LGBTQ+ Relationships
Fear Street 1994 also focuses on a WLW relationship between Deena and Sam, which I thought was wonderful. Now, of course, it could have looked into how these women faced hatred based on the attitudes toward same-sex relationships in 1994, but this is a horror movie about slashers. It focused solely on their relationship and made them both relatively rounded characters.
Systematic Racism
The one part of social commentary that bugged me was the subject of race and the police. The movie does convey the police sheriff(?) Goode as an imposing figure who we’ll find more about later. In the scene where he addresses the teens before the football game, we can see all the “Goode” banners in the background, so it’s clear that the Goode name has some prominent influence in the town.

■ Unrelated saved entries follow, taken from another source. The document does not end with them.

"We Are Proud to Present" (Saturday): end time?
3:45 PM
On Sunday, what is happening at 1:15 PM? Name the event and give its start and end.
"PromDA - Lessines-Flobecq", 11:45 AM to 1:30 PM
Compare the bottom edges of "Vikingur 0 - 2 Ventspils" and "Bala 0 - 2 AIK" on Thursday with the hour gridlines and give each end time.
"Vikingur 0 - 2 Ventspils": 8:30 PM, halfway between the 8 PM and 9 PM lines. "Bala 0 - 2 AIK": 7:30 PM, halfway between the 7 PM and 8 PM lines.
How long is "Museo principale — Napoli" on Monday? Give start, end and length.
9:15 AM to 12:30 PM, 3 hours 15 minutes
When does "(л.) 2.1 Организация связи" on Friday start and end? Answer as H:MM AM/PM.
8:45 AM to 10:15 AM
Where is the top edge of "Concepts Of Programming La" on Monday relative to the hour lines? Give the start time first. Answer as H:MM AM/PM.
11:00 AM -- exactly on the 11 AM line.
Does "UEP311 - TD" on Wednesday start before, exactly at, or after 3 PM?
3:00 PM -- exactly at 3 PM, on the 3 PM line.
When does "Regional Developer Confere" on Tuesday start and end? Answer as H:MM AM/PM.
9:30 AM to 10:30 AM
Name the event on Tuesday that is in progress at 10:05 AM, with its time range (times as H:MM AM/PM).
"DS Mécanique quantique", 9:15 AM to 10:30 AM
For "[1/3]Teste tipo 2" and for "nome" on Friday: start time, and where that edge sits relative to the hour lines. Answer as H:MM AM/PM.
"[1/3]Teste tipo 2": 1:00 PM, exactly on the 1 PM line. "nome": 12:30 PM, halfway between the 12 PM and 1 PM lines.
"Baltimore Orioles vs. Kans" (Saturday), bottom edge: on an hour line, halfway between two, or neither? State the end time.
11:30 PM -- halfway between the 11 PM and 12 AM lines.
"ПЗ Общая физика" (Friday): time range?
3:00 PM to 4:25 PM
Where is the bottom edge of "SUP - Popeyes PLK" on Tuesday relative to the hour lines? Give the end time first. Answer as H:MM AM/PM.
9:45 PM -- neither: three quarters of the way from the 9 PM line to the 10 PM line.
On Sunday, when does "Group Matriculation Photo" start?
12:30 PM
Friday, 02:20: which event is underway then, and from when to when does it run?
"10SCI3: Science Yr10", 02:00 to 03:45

At one point, we see a Black man locked in one of the jail cells, who Goode basically ignores. Then, later, at the movie’s end, the nameless prisoner has a moment with Josh that makes for a cute nod at today’s systematic racism and police brutality. Which is fine. I laughed. But I also rolled my eyes a bit because the scene was so clearly a nod at the audience and it just pulled me from the movie. Now, don’t get me wrong. It is a necessary commentary and would have made for a great Key and Peele skit, but I personally didn’t quite feel that it fit the movie in the same way that social commentary worked in the “Sundown” episode of Lovecraft Country, for instance.
My Final Thoughts on Fear Street 1994
I enjoyed the way Fear Street 1994 managed to tie supernatural killing lore with teenage social structures. It’s not an uncommon movie plot formula, but I like how this movie is a part of a trilogy, so it will be interesting to see how it links the 1994 timeline back and forth between the other two time periods. It’s a great homage to slashers of the 90s while addressing modern social commentary through its characters.
Again, while some of the panderings felt a bit too slap-in-the-face for my hipster millennial self, I can appreciate that their choice of music definitely resonated with the horror audience. I loved the subtle nods to horror tropes and (despite the characters being too smart) the quick reactions of some of the protagonists in the murder sequences.
Looking forward to the next instalment with Fear Street 1978.
FEAR STREET Part 1: 1994
Pros
- Wonderfully modernized characters based on horror movie tropes.
- Loved the dynamic between the two rival communities.
- Anything that ties back to witch hunts always gets a plus from me.
Cons
- Slightly too pandering.
- Characters were too smart that it ruined the tension.
- The actual 90s was only that neon at my local bowling alley.